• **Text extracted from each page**

____

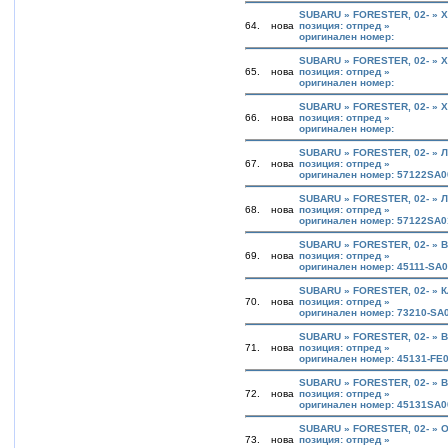
SUBARU » FORESTER, 02- »
64.
нова
позиция: отпред »
оригинален номер:
SUBARU » FORESTER, 02- »
65.
нова
позиция: отпред »
оригинален номер:
SUBARU » FORESTER, 02- »
66.
нова
позиция: отпред »
оригинален номер:
SUBARU » FORESTER, 02- » 
67.
нова
позиция: отпред »
оригинален номер: 57122SA0
SUBARU » FORESTER, 02- » 
68.
нова
позиция: отпред »
оригинален номер: 57122SA0
SUBARU » FORESTER, 02- »
69.
нова
позиция: отпред »
оригинален номер: 45111-SA
SUBARU » FORESTER, 02- » 
70.
нова
позиция: отпред »
оригинален номер: 73210-SA
SUBARU » FORESTER, 02- »
71.
нова
позиция: отпред »
оригинален номер: 45131-FE
SUBARU » FORESTER, 02- »
72.
нова
позиция: отпред »
оригинален номер: 45131SA0
SUBARU » FORESTER, 02- »
73.
нова
позиция: отпред »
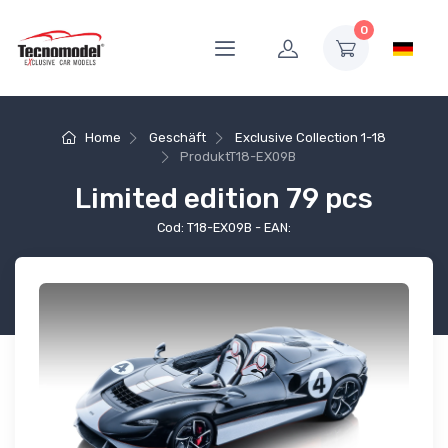
0
Home
Geschäft
Exclusive Collection 1-18
Produkt
T18-EX09B
Limited edition 79 pcs
Cod: T18-EX09B - EAN:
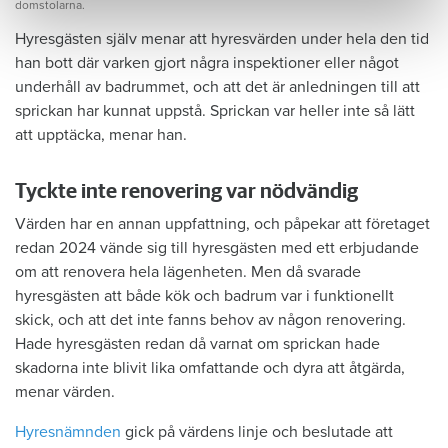
domstolarna.
Hyresgästen själv menar att hyresvärden under hela den tid
han bott där varken gjort några inspektioner eller något
underhåll av badrummet, och att det är anledningen till att
sprickan har kunnat uppstå. Sprickan var heller inte så lätt
att upptäcka, menar han.
Tyckte inte renovering var nödvändig
Värden har en annan uppfattning, och påpekar att företaget
redan 2024 vände sig till hyresgästen med ett erbjudande
om att renovera hela lägenheten. Men då svarade
hyresgästen att både kök och badrum var i funktionellt
skick, och att det inte fanns behov av någon renovering.
Hade hyresgästen redan då varnat om sprickan hade
skadorna inte blivit lika omfattande och dyra att åtgärda,
menar värden.
Hyresnämnden
gick på värdens linje och beslutade att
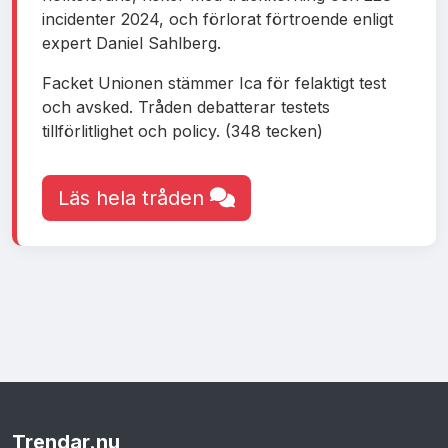
incidenter 2024, och förlorat förtroende enligt
expert Daniel Sahlberg.
Facket Unionen stämmer Ica för felaktigt test
och avsked. Tråden debatterar testets
tillförlitlighet och policy. (348 tecken)
Läs hela tråden
Trendar
.nu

____

• **PROBLEM REQUIREMENTS**
Could you return every line of the data above verbatim, leaving out the pictures?

• **ANSWER SECTION**
SUBARU » FORESTER, 02- »
64.
нова
позиция: отпред »
оригинален номер:
SUBARU » FORESTER, 02- »
65.
нова
позиция: отпред »
оригинален номер:
SUBARU » FORESTER, 02- »
66.
нова
позиция: отпред »
оригинален номер:
SUBARU » FORESTER, 02- » 
67.
нова
позиция: отпред »
оригинален номер: 57122SA0
SUBARU » FORESTER, 02- » 
68.
нова
позиция: отпред »
оригинален номер: 57122SA0
SUBARU » FORESTER, 02- »
69.
нова
позиция: отпред »
оригинален номер: 45111-SA
SUBARU » FORESTER, 02- » 
70.
нова
позиция: отпред »
оригинален номер: 73210-SA
SUBARU » FORESTER, 02- »
71.
нова
позиция: отпред »
оригинален номер: 45131-FE
SUBARU » FORESTER, 02- »
72.
нова
позиция: отпред »
оригинален номер: 45131SA0
SUBARU » FORESTER, 02- »
73.
нова
позиция: отпред »
0
Home
Geschäft
Exclusive Collection 1-18
Produkt
T18-EX09B
Limited edition 79 pcs
Cod: T18-EX09B - EAN:
domstolarna.
Hyresgästen själv menar att hyresvärden under hela den tid
han bott där varken gjort några inspektioner eller något
underhåll av badrummet, och att det är anledningen till att
sprickan har kunnat uppstå. Sprickan var heller inte så lätt
att upptäcka, menar han.
Tyckte inte renovering var nödvändig
Värden har en annan uppfattning, och påpekar att företaget
redan 2024 vände sig till hyresgästen med ett erbjudande
om att renovera hela lägenheten. Men då svarade
hyresgästen att både kök och badrum var i funktionellt
skick, och att det inte fanns behov av någon renovering.
Hade hyresgästen redan då varnat om sprickan hade
skadorna inte blivit lika omfattande och dyra att åtgärda,
menar värden.
Hyresnämnden
gick på värdens linje och beslutade att
incidenter 2024, och förlorat förtroende enligt
expert Daniel Sahlberg.
Facket Unionen stämmer Ica för felaktigt test
och avsked. Tråden debatterar testets
tillförlitlighet och policy. (348 tecken)
Läs hela tråden
Trendar
.nu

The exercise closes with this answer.